═════ Excerpted passage ═════
Brian: It says "Romans, Go Home".
Centurion: No it doesn't. What's Latin for "Roman"? Come on!
Brian: "Romanus".
Centurion: Goes like?
Brian: "Annus"?
Centurion: Vocative plural of "annus" is?
Brian: "Anni"?
Centurion: "Romani".
[the centurion corrects the first
line of Brian's grafitti]
Centurion: "Eunt". What is "eunt"?
Brian: "Go".
Centurion: Conjugate the verb "to go".
Brian: "Ire, eo, is, it, imus, itis, eunt".
Centurion: So "eunt" is?
Brian: Third person plural present indicative. "They go".
Centurion: But "Romans, go home" is an *order*, so you must use the...?
Brian: The imperative!
Centurion: Which is?
Brian: Um, oh, oh, "i".
Centurion: How many Romans?
Brian: Plural. "Ite".
Centurion: "Ite".
═════ Data ═════
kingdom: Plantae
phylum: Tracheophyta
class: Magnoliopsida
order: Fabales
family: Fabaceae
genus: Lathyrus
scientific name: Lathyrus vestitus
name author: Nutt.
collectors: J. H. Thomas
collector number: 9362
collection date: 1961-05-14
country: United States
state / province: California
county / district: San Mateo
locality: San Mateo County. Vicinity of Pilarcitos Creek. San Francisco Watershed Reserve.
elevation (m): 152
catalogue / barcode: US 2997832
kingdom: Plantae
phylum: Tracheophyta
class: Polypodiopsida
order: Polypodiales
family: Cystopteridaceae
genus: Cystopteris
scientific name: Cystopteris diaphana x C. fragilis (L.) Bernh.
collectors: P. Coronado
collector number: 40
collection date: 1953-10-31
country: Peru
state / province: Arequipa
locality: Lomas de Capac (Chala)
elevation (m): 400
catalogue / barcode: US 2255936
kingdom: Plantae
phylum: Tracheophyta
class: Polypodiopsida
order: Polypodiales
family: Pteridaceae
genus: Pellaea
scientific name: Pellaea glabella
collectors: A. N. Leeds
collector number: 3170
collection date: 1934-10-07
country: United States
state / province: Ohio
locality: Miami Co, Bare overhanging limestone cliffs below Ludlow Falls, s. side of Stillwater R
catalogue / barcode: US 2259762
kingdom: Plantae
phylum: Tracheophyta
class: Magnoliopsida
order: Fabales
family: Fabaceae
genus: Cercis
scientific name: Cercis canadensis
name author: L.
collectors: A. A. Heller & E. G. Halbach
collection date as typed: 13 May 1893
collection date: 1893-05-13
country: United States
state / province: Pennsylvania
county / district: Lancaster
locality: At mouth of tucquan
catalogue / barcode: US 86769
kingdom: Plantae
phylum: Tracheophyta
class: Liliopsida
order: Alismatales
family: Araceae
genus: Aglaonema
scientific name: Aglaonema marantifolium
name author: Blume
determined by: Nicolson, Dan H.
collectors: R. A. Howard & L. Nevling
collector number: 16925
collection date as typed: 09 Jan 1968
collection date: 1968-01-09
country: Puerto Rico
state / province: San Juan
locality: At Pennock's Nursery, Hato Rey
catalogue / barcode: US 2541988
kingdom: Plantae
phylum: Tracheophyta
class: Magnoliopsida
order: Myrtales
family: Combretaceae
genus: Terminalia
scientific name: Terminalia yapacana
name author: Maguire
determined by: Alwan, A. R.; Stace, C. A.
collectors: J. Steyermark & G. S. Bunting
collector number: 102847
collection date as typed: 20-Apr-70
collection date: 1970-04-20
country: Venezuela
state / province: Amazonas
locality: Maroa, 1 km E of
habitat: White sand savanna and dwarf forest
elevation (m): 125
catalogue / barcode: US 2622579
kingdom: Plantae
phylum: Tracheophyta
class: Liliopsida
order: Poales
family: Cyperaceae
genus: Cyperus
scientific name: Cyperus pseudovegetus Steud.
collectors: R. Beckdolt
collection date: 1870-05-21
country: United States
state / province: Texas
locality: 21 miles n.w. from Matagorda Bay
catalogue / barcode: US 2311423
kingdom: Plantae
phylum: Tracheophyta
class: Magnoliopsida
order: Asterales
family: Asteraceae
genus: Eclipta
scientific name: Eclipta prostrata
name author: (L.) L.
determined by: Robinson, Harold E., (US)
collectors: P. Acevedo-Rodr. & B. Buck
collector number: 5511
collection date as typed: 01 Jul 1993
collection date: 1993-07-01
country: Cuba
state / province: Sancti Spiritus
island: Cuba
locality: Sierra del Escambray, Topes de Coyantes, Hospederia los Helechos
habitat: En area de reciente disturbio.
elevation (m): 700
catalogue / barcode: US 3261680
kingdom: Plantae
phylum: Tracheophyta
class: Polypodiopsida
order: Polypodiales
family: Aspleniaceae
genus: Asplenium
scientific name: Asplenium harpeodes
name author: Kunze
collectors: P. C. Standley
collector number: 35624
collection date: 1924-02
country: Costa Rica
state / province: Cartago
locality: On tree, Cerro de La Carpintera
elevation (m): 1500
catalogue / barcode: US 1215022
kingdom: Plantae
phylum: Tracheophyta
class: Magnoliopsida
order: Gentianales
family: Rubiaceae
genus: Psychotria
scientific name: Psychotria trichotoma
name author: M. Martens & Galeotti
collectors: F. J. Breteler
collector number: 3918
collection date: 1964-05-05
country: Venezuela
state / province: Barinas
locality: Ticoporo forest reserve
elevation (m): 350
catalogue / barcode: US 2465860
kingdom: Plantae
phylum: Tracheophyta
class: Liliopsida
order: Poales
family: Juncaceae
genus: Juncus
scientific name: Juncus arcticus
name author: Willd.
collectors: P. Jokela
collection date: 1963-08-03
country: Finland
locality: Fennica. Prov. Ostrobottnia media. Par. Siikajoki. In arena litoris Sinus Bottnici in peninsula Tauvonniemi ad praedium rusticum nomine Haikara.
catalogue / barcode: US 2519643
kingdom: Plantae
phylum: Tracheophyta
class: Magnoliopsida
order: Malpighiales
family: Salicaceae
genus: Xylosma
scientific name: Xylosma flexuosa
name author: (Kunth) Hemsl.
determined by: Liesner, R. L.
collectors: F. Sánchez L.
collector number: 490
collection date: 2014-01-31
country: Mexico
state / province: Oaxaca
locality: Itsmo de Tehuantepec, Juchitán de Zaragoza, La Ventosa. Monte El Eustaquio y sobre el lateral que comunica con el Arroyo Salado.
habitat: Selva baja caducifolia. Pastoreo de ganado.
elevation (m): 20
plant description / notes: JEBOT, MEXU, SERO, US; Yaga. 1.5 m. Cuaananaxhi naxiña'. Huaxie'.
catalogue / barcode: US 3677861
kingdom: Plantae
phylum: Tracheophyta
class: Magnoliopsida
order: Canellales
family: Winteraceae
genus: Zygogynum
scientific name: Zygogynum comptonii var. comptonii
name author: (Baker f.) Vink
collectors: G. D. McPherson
═════
What the task asks: Quote the dialogue from "Centurion: Conjugate the" up to and including "must use the...?". Nothing in the listing is needed here.

Solution to this task:
Centurion: Conjugate the verb "to go".
Brian: "Ire, eo, is, it, imus, itis, eunt".
Centurion: So "eunt" is?
Brian: Third person plural present indicative. "They go".
Centurion: But "Romans, go home" is an *order*, so you must use the...?